Nikolay Andreyevich RIMSKY-KORSAKOV (1844-1908)
Suite from The snow maiden (1880-1881) [12:34]
Sadko – musical picture, op.5 (1869, rev. 1892) [10:53]
Suite from Mlada (1889-1890) [18:24]
Suite from Le coq d’or (1907) [28:13]
Seattle Symphony/Gerard Schwarz
rec. Benaroya Hall, Seattle, Washington, USA, 9, 18, 30 March, 19 April 2011
NAXOS 8.572787 [70:04]

This new Seattle Symphony/Schwarz release comes hard on the heels of two earlier discs (Scheherazade and Capriccio Espagnol) in what is becoming a valuable series devoted to Rimsky-Korsakov's orchestral music.
While the focus this time around has shifted predominantly to suites derived from some of Rimsky's typically quirky and whimsical operas, the standard of musical execution remains as high as before.
Gerard Schwarz, who recorded these performances last year during his 26th - and final - season as the Seattle Symphony’s Music Director, has built up an orchestra that is self-evidently well drilled.

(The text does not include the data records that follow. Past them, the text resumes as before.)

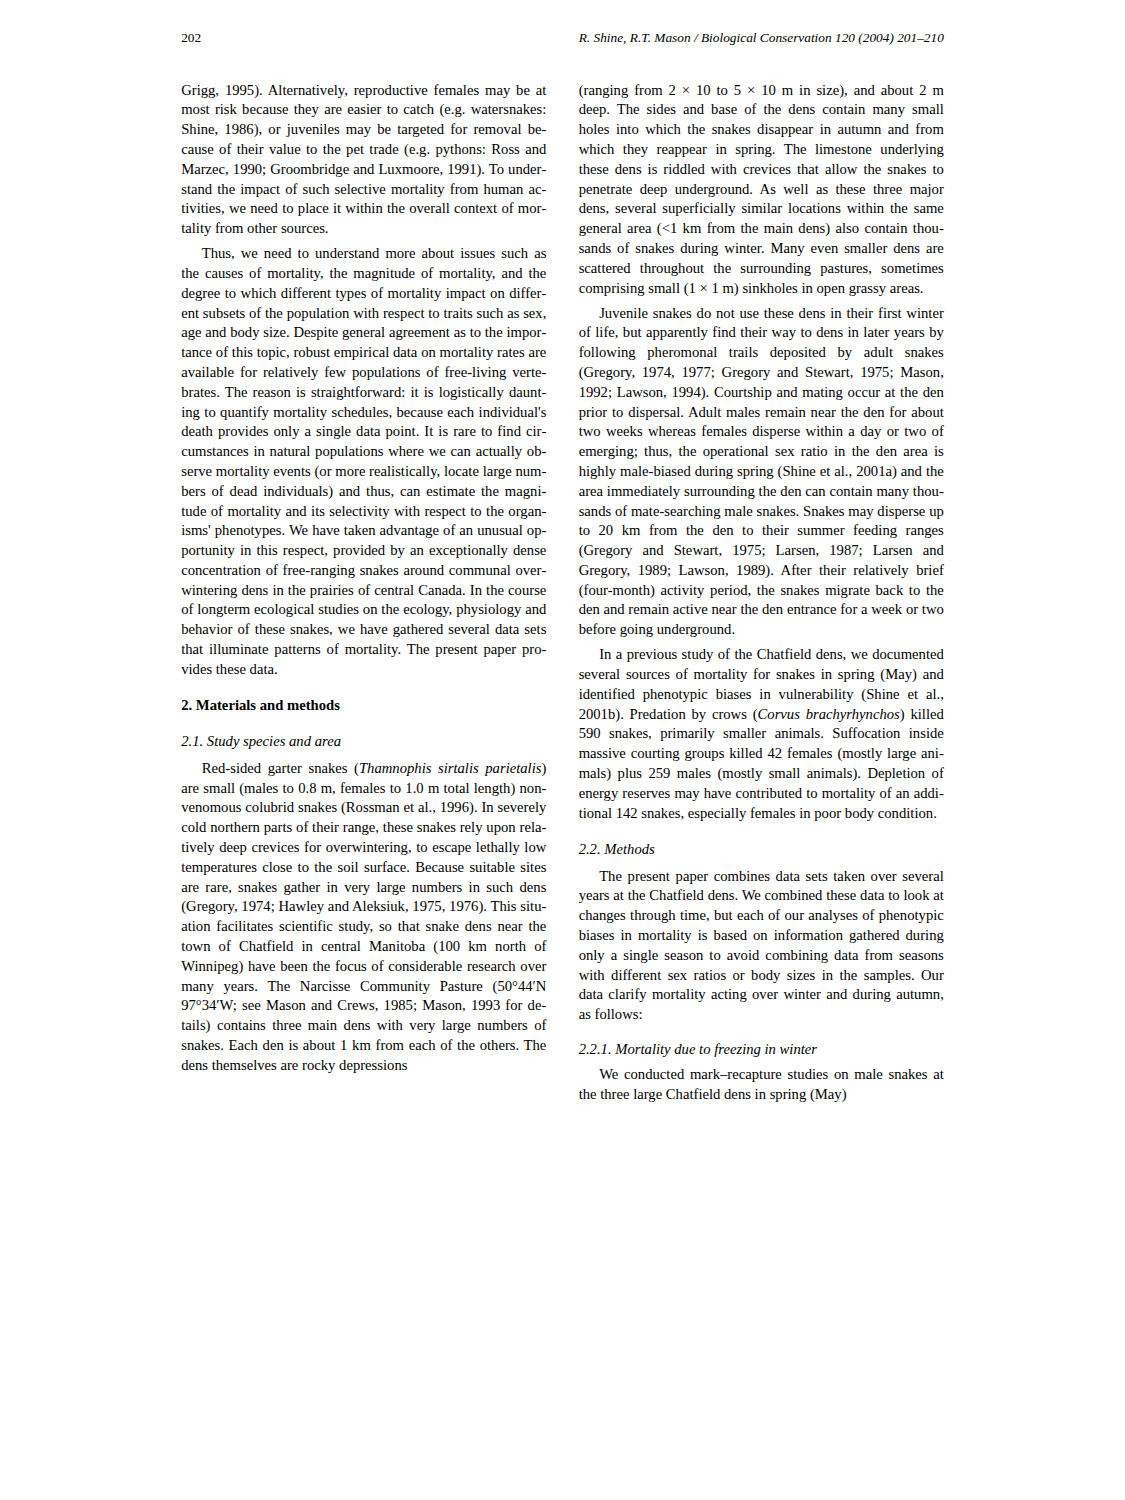202 R. Shine, R.T. Mason / Biological Conservation 120 (2004) 201–210
Grigg, 1995). Alternatively, reproductive females may be at most risk because they are easier to catch (e.g. watersnakes: Shine, 1986), or juveniles may be targeted for removal because of their value to the pet trade (e.g. pythons: Ross and Marzec, 1990; Groombridge and Luxmoore, 1991). To understand the impact of such selective mortality from human activities, we need to place it within the overall context of mortality from other sources.
Thus, we need to understand more about issues such as the causes of mortality, the magnitude of mortality, and the degree to which different types of mortality impact on different subsets of the population with respect to traits such as sex, age and body size. Despite general agreement as to the importance of this topic, robust empirical data on mortality rates are available for relatively few populations of free-living vertebrates. The reason is straightforward: it is logistically daunting to quantify mortality schedules, because each individual's death provides only a single data point. It is rare to find circumstances in natural populations where we can actually observe mortality events (or more realistically, locate large numbers of dead individuals) and thus, can estimate the magnitude of mortality and its selectivity with respect to the organisms' phenotypes. We have taken advantage of an unusual opportunity in this respect, provided by an exceptionally dense concentration of free-ranging snakes around communal overwintering dens in the prairies of central Canada. In the course of longterm ecological studies on the ecology, physiology and behavior of these snakes, we have gathered several data sets that illuminate patterns of mortality. The present paper provides these data.
2. Materials and methods
2.1. Study species and area
Red-sided garter snakes (Thamnophis sirtalis parietalis) are small (males to 0.8 m, females to 1.0 m total length) non-venomous colubrid snakes (Rossman et al., 1996). In severely cold northern parts of their range, these snakes rely upon relatively deep crevices for overwintering, to escape lethally low temperatures close to the soil surface. Because suitable sites are rare, snakes gather in very large numbers in such dens (Gregory, 1974; Hawley and Aleksiuk, 1975, 1976). This situation facilitates scientific study, so that snake dens near the town of Chatfield in central Manitoba (100 km north of Winnipeg) have been the focus of considerable research over many years. The Narcisse Community Pasture (50°44′N 97°34′W; see Mason and Crews, 1985; Mason, 1993 for details) contains three main dens with very large numbers of snakes. Each den is about 1 km from each of the others. The dens themselves are rocky depressions
(ranging from 2 × 10 to 5 × 10 m in size), and about 2 m deep. The sides and base of the dens contain many small holes into which the snakes disappear in autumn and from which they reappear in spring. The limestone underlying these dens is riddled with crevices that allow the snakes to penetrate deep underground. As well as these three major dens, several superficially similar locations within the same general area (<1 km from the main dens) also contain thousands of snakes during winter. Many even smaller dens are scattered throughout the surrounding pastures, sometimes comprising small (1 × 1 m) sinkholes in open grassy areas.
Juvenile snakes do not use these dens in their first winter of life, but apparently find their way to dens in later years by following pheromonal trails deposited by adult snakes (Gregory, 1974, 1977; Gregory and Stewart, 1975; Mason, 1992; Lawson, 1994). Courtship and mating occur at the den prior to dispersal. Adult males remain near the den for about two weeks whereas females disperse within a day or two of emerging; thus, the operational sex ratio in the den area is highly male-biased during spring (Shine et al., 2001a) and the area immediately surrounding the den can contain many thousands of mate-searching male snakes. Snakes may disperse up to 20 km from the den to their summer feeding ranges (Gregory and Stewart, 1975; Larsen, 1987; Larsen and Gregory, 1989; Lawson, 1989). After their relatively brief (four-month) activity period, the snakes migrate back to the den and remain active near the den entrance for a week or two before going underground.
In a previous study of the Chatfield dens, we documented several sources of mortality for snakes in spring (May) and identified phenotypic biases in vulnerability (Shine et al., 2001b). Predation by crows (Corvus brachyrhynchos) killed 590 snakes, primarily smaller animals. Suffocation inside massive courting groups killed 42 females (mostly large animals) plus 259 males (mostly small animals). Depletion of energy reserves may have contributed to mortality of an additional 142 snakes, especially females in poor body condition.
2.2. Methods
The present paper combines data sets taken over several years at the Chatfield dens. We combined these data to look at changes through time, but each of our analyses of phenotypic biases in mortality is based on information gathered during only a single season to avoid combining data from seasons with different sex ratios or body sizes in the samples. Our data clarify mortality acting over winter and during autumn, as follows:
2.2.1. Mortality due to freezing in winter
We conducted mark–recapture studies on male snakes at the three large Chatfield dens in spring (May)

Simultaneously, however, its members play with apparent spontaneity and imagination, as well as the verve and idiomatic style required by these colourful scores. They also display a degree of conviction in the music that is frequently missing from other accounts that treat it - perhaps misled by its surface glitter - more superficially.
The Seattle orchestra's by now familiar characteristics - plangent strings, hugely characterful winds and strong, assertive brass - are evident right from the opening suite from The snow maiden and are maintained consistently throughout all the tracks.
The disc’s longest continuous piece, the “musical picture” Sadko, offers perhaps the most striking performance. Schwarz’s generally rather forthright and propulsive approach is nevertheless flexible enough to glory in Rimsky’s evocatively atmospheric and pictorial passages. The conductor’s expert ear for orchestral balance - aided by some very fine engineering from Dmitriy Lipay - uncovers lots of exquisite but otherwise frequently unheard detail.
The suite from the opera Mlada, developed by Rimsky from music he had contributed to an earlier and abortive collaborative project with fellow composers Borodin, Mussorgsky, Cui and Minkus, is the least familiar work on offer here. That said, its final cortege has had the occasional outing as an orchestral lollipop. Of its five individual movements, the central three are a series of attractive and quirky dances - Russian, Lithuanian and Indian - which rather makes one regret that the composer never tried his hand at a full-length ballet score. An exotic scenario like that of the Minkus/Delibes collaboration La source, recently revived by the Opera National de Paris, would surely have suited him down to the ground.
The suite from Le coq d’or is the most substantial on the disc and is delivered not only with the appropriate mixture of exoticism, swagger and aplomb but with lashings of musical wit too, as Rimsky relishes every opportunity to poke fun at his opera’s ridiculously pompous and self-important characters. Schwarz and his orchestra play so expertly and with such respect for the composer’s characteristic idiom that everything comes up as fresh as new paint.
Anyone who has already invested in the two earlier volumes in this series need not hesitate to add this third disc to their collection. Others can invest in all three with the greatest confidence and the prospect of enjoying them all immensely.

Rob Maynard

Exoticism, swagger and aplomb … add this disc to your collection.